Venezuela's regime has imprisoned political opponent; can't happen here
I'm talking about any situation where one person or side has relatively unlimited power, and uses it unjustly (that is, not in accord with law or ethics) to punish a domestic opponent or threat.
In Venezuela the opposition to the socialist regime found a rising star--a former mayor named Leopoldo Lopez. The guy has double the approval rating of the country's socialist president, which pretty much tells you the regime regarded him as a threat.
So last February the regime jailed Lopez on some crap charges, and has held him in near-total isolation since then.
I think the U.N. and Human Rights Watch, both of which usually support leftist governments--are pretty useless, but in this case the UN Working Group on Arbitrary Detentions, HRW and the European Parliament have ruled that Lopez "has been jailed arbitrarily" (i.e. not in accord with legal process) and should be freed immediately.
Given the consistent reluctance of all three of these organizations to oppose socialist governments, these opinions speak to the outrageousness of the guy's imprisonment.
Here in the U.S. it would be unthinkable for the government to imprison someone simply because they had information that would embarrass the administration. Our emperor is MUCH craftier than that.

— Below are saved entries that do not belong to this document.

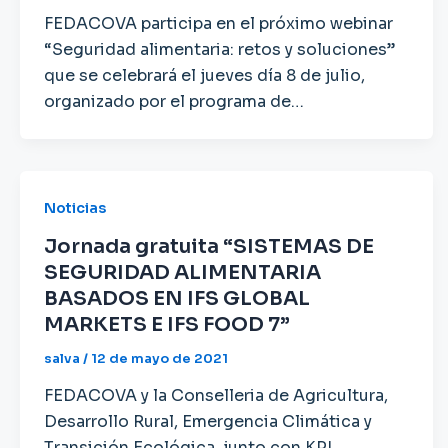
FEDACOVA participa en el próximo webinar
“Seguridad alimentaria: retos y soluciones”
que se celebrará el jueves día 8 de julio,
organizado por el programa de…
Noticias
Jornada gratuita “SISTEMAS DE
SEGURIDAD ALIMENTARIA
BASADOS EN IFS GLOBAL
MARKETS E IFS FOOD 7”
salva
/
12 de mayo de 2021
FEDACOVA y la Conselleria de Agricultura,
Desarrollo Rural, Emergencia Climática y
Transición Ecológica, junto con KPI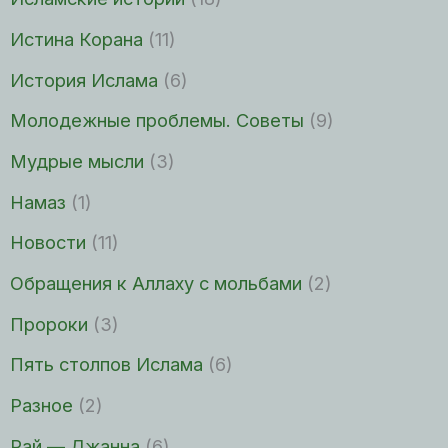
Истина Корана
(11)
История Ислама
(6)
Молодежные проблемы. Советы
(9)
Мудрые мысли
(3)
Намаз
(1)
Новости
(11)
Обращения к Аллаху с мольбами
(2)
Пророки
(3)
Пять столпов Ислама
(6)
Разное
(2)
Рай — Джанна
(6)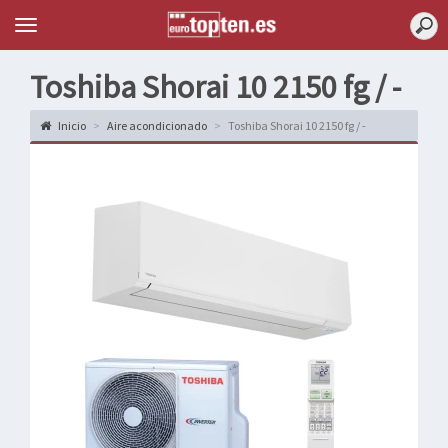
Topten
Menu
Toshiba Shorai 10 2150 fg / -
Inicio
Aire acondicionado
Toshiba Shorai 10 2150 fg / -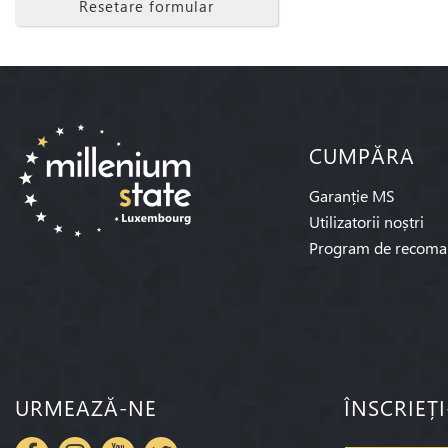
Resetare formular
CUMPĂRA
Garanție MS
Utilizatorii noștri
Program de recoma
URMEAZĂ-NE
ÎNSCRIEȚ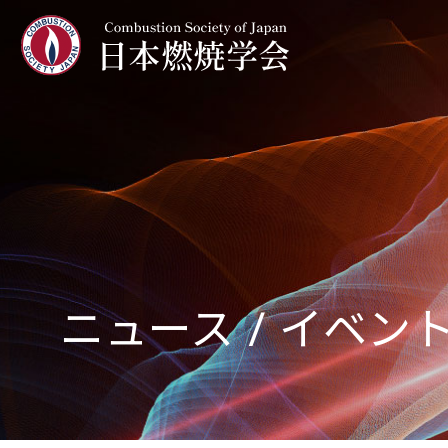
ニュース / イベン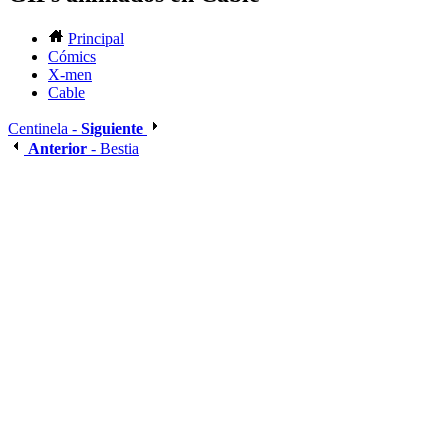
Principal
Cómics
X-men
Cable
Centinela -
Siguiente
Anterior
- Bestia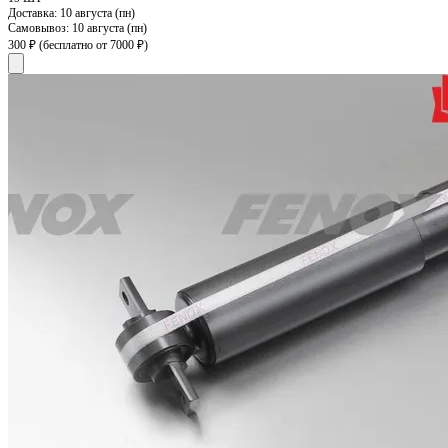
Доставка:
10 августа (пн)
Самовывоз:
10 августа (пн)
300 ₽
(бесплатно от 7000 ₽)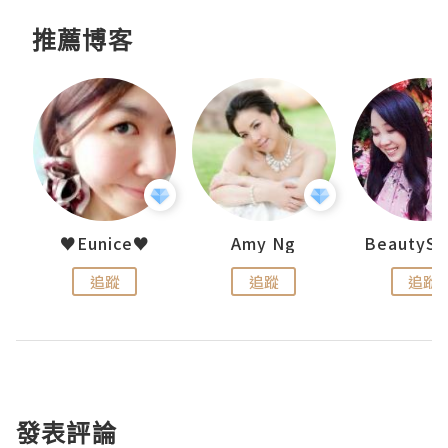
推薦博客
h 夏沫
♥Eunice♥
Amy Ng
追蹤
追蹤
追蹤
發表評論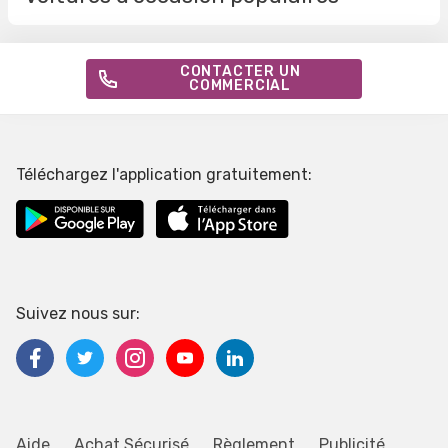
CONTACTER UN
COMMERCIAL
Téléchargez l'application gratuitement:
Suivez nous sur:
Aide
Achat Sécurisé
Règlement
Publicité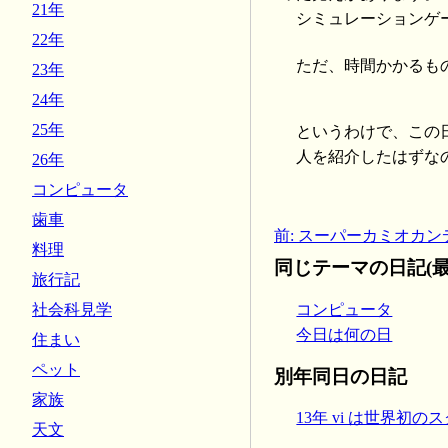
21年
シミュレーションゲ
22年
ただ、時間かかるも
23年
24年
25年
というわけで、この
人を紹介したはずな
26年
コンピュータ
歯車
前: スーパーカミオカンデ
料理
同じテーマの日記(最
旅行記
コンピュータ
社会科見学
今日は何の日
住まい
ペット
別年同日の日記
家族
13年 vi は世界初
天文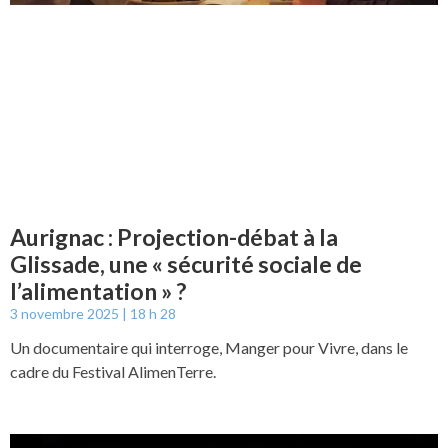
Aurignac : Projection-débat à la
Glissade, une « sécurité sociale de
l’alimentation » ?
3 novembre 2025
18 h 28
Un documentaire qui interroge, Manger pour Vivre, dans le
cadre du Festival AlimenTerre.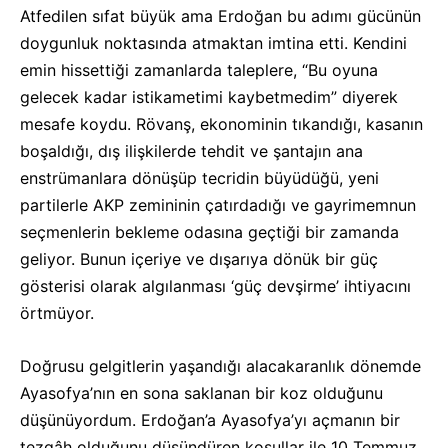
Atfedilen sıfat büyük ama Erdoğan bu adımı gücünün
doygunluk noktasında atmaktan imtina etti. Kendini
emin hissettiği zamanlarda taleplere, “Bu oyuna
gelecek kadar istikametimi kaybetmedim” diyerek
mesafe koydu. Rövanş, ekonominin tıkandığı, kasanın
boşaldığı, dış ilişkilerde tehdit ve şantajın ana
enstrümanlara dönüşüp tecridin büyüdüğü, yeni
partilerle AKP zemininin çatırdadığı ve gayrimemnun
seçmenlerin bekleme odasına geçtiği bir zamanda
geliyor. Bunun içeriye ve dışarıya dönük bir güç
gösterisi olarak algılanması ‘güç devşirme’ ihtiyacını
örtmüyor.
Doğrusu gelgitlerin yaşandığı alacakaranlık dönemde
Ayasofya’nın en sona saklanan bir koz olduğunu
düşünüyordum. Erdoğan’a Ayasofya’yı açmanın bir
tezgâh olduğunu düşündüren koşullar ile 10 Temmuz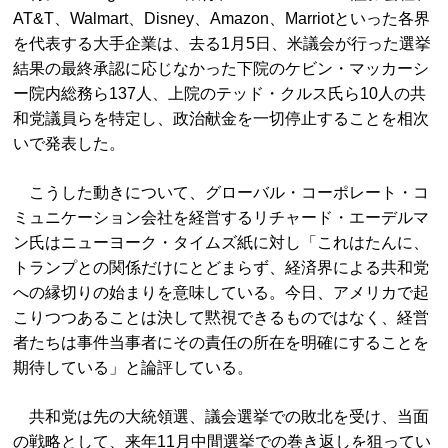
AT&T、Walmart、Disney、Amazon、Marriotといった各界
を代表する大手企業は、去る1月5日、米議会が行った選挙
結果の最終承認に応じなかった下院のケビン・マッカーシ
ー院内総務ら137人、上院のテッド・クルス氏ら10人の共
和党議員らを特定し、政治献金を一切停止することを相次
いで発表した。
こうした動きについて、グローバル・コーポレート・コ
ミュニケーション会社を経営するリチャード・エーデルマ
ン氏はニューヨーク・タイムズ紙に対し「これはたんに、
トランプとの関係だけにとどまらず、経済界による共和党
への縁切りの始まりを意味している。今日、アメリカで起
こりつつあることは決して黙視できるものではなく、経営
者たちは事件当事者にその責任の所在を明確にすることを
期待している」と論評している。
共和党は先の大統領選、議会選挙での敗北を受け、当面
の戦略として、来年11月中間選挙での巻き返しを狙ってい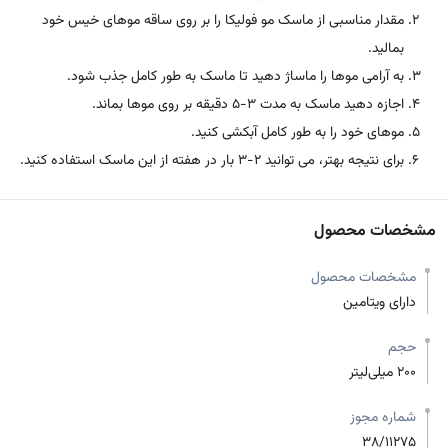
مقدار مناسبی از ماسک مو فولیکا را بر روی ساقه موهای خیس خود
بمالید.
به آرامی موها را ماساژ دهید تا ماسک به طور کامل جذب شود.
اجازه دهید ماسک به مدت 3-5 دقیقه بر روی موها بماند.
موهای خود را به طور کامل آبکشی کنید.
برای نتیجه بهتر، می توانید 2-3 بار در هفته از این ماسک استفاده کنید.
مشخصات محصول
مشخصات محصول
دارای ویتامین
حجم
200 میلی‌لیتر
شماره مجوز
38/11275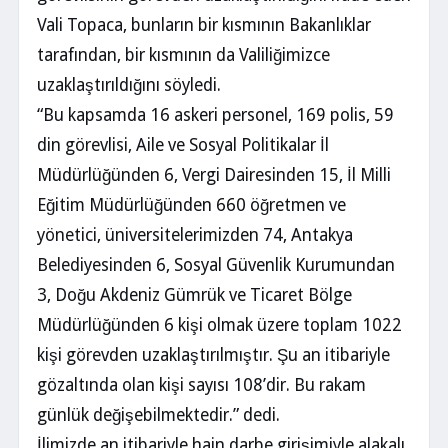
Vali Topaca, bunların bir kısmının Bakanlıklar
tarafından, bir kısmının da Valiliğimizce
uzaklaştırıldığını söyledi.
“Bu kapsamda 16 askeri personel, 169 polis, 59
din görevlisi, Aile ve Sosyal Politikalar İl
Müdürlüğünden 6, Vergi Dairesinden 15, İl Milli
Eğitim Müdürlüğünden 660 öğretmen ve
yönetici, üniversitelerimizden 74, Antakya
Belediyesinden 6, Sosyal Güvenlik Kurumundan
3, Doğu Akdeniz Gümrük ve Ticaret Bölge
Müdürlüğünden 6 kişi olmak üzere toplam 1022
kişi görevden uzaklaştırılmıştır. Şu an itibariyle
gözaltında olan kişi sayısı 108’dir. Bu rakam
günlük değişebilmektedir.” dedi.
İlimizde an itibariyle hain darbe girişimiyle alakalı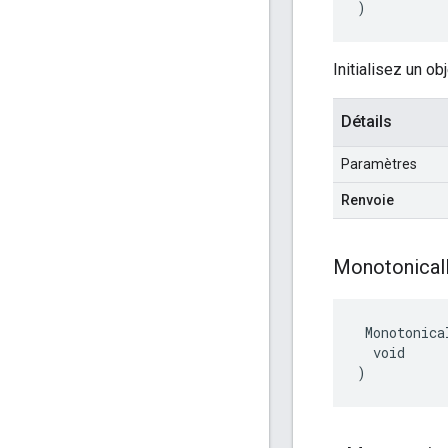
)
Initialisez un ob
Détails
Paramètres
Renvoie
Monotonical
 Monotonica
  void

)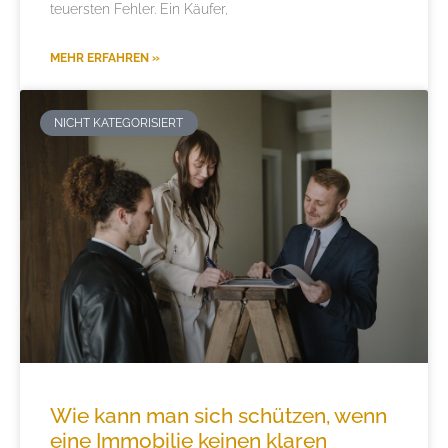
teuersten Fehler. Ein Käufer,
MEHR ERFAHREN »
NICHT KATEGORISIERT
Wie kann man sich schützen, wenn
eine Immobilie keinen klaren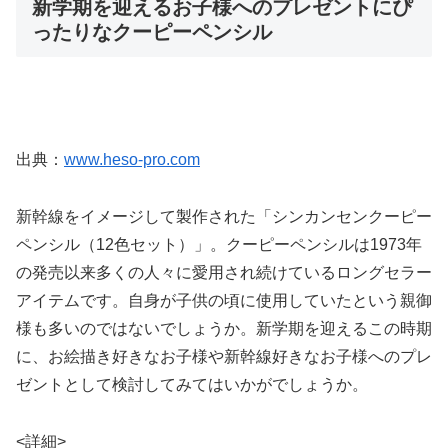
新学期を迎えるお子様へのプレゼントにぴ
ったりなクーピーペンシル
出典：
www.heso-pro.com
新幹線をイメージして製作された「シンカンセンクーピー
ペンシル（12色セット）」。クーピーペンシルは1973年
の発売以来多くの人々に愛用され続けているロングセラー
アイテムです。自身が子供の頃に使用していたという親御
様も多いのではないでしょうか。新学期を迎えるこの時期
に、お絵描き好きなお子様や新幹線好きなお子様へのプレ
ゼントとして検討してみてはいかがでしょうか。
<詳細>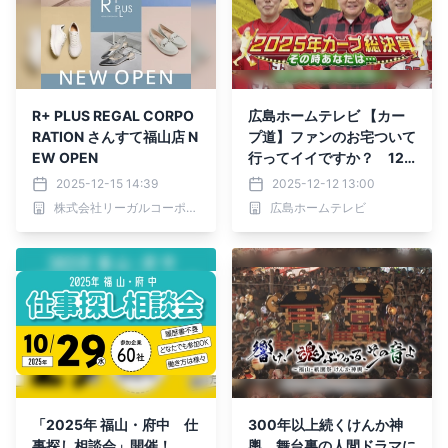
R+ PLUS REGAL CORPO
広島ホームテレビ 【カー
RATION さんすて福山店 N
プ道】ファンのお宅ついて
EW OPEN
行ってイイですか？ 12
月16日(火)深夜放送
2025-12-15 14:39
2025-12-12 13:00
株式会社リーガルコーポレーション
広島ホームテレビ
「2025年 福山・府中 仕
300年以上続くけんか神
事探し相談会」開催！
輿。舞台裏の人間ドラマに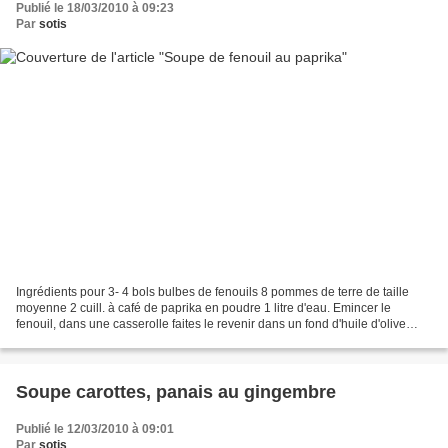
Publié le 18/03/2010 à 09:23
Par
sotis
Ingrédients pour 3- 4 bols bulbes de fenouils 8 pommes de terre de taille
moyenne 2 cuill. à café de paprika en poudre 1 litre d'eau. Emincer le
fenouil, dans une casserolle faites le revenir dans un fond d'huile d'olive
avec le paprika. Pendant ce temps...
Soupe carottes, panais au gingembre
Publié le 12/03/2010 à 09:01
Par
sotis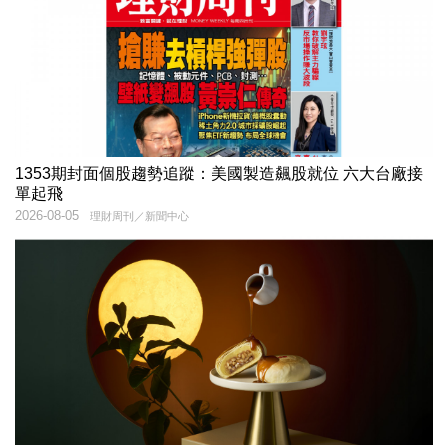
1353期封面個股趨勢追蹤：美國製造飆股就位 六大台廠接
單起飛
2026-08-05
理財周刊／新聞中心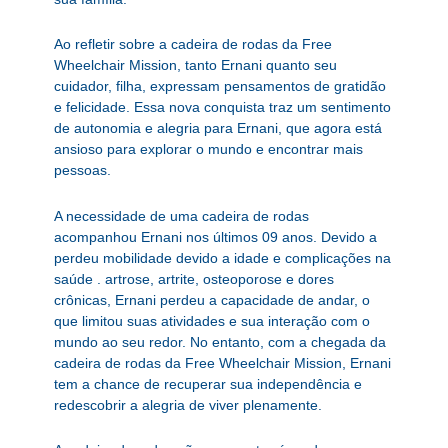
Ao refletir sobre a cadeira de rodas da Free
Wheelchair Mission, tanto Ernani quanto seu
cuidador, filha, expressam pensamentos de gratidão
e felicidade. Essa nova conquista traz um sentimento
de autonomia e alegria para Ernani, que agora está
ansioso para explorar o mundo e encontrar mais
pessoas.
A necessidade de uma cadeira de rodas
acompanhou Ernani nos últimos 09 anos. Devido a
perdeu mobilidade devido a idade e complicações na
saúde . artrose, artrite, osteoporose e dores
crônicas, Ernani perdeu a capacidade de andar, o
que limitou suas atividades e sua interação com o
mundo ao seu redor. No entanto, com a chegada da
cadeira de rodas da Free Wheelchair Mission, Ernani
tem a chance de recuperar sua independência e
redescobrir a alegria de viver plenamente.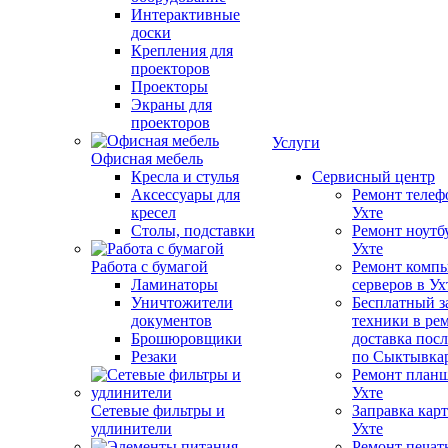
Интерактивные
доски
Крепления для
проекторов
Проекторы
Экраны для
проекторов
Услуги
Офисная мебель
Кресла и стулья
Сервисный центр
Аксессуары для
Ремонт телеф
кресел
Ухте
Столы, подставки
Ремонт ноутб
Ухте
Работа с бумагой
Ремонт компь
Ламинаторы
серверов в Ух
Уничтожители
Бесплатный з
документов
техники в ре
Брошюровщики
доставка пос
Резаки
по Сыктывка
Ремонт планш
Ухте
Сетевые фильтры и
Заправка кар
удлинители
Ухте
Ремонт печат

Thus we have Holder's Department of Injustice very publically announcing it is considering charging a former head of the CIA and former Army 4-star general Petraeus with a felony for leaking secrets to his mistress.
This probably doesn't seem odd to you. After all, leaking national secrets to unauthorized persons is illegal. Like when the NY Times printed details about a secret program that enabled the U.S. to follow funds raised in the U.S. and sent to terrorist groups overseas. In that case the government immediately charged...wait, no one was charged.
No one on the Left is ever charged for leaking secrets. And in Petraeus' case no one has alleged that any secrets actually leaked (as in, published or turned over to an enemy). So why is he being threatened with a felony charge?
To use a naval term, it's a shot across the bow--a threat intended to keep the guy from telling the new Republican congress something that would make life more difficult for the emperor.
Understand that the government does NOT intend to actually try to convict the guy at a trial. That would make his defense public record, which the emperor doesn't want. Rather, it's the threat of loss of pension that will keep the secret long enough for the emperor to be untouchable.
I doubt the DOI will actually file charges, but if it does, they'll be quietly dropped when we get closer to the end of the emperor's term. Another likely outcome--with the same effect but quieter--is that the DOI will simply let the clock run without making any sort of declaration one way or the other, leaving the next president to dismiss 'em.
See? Much better than those socialist thug bastards running Venezuela.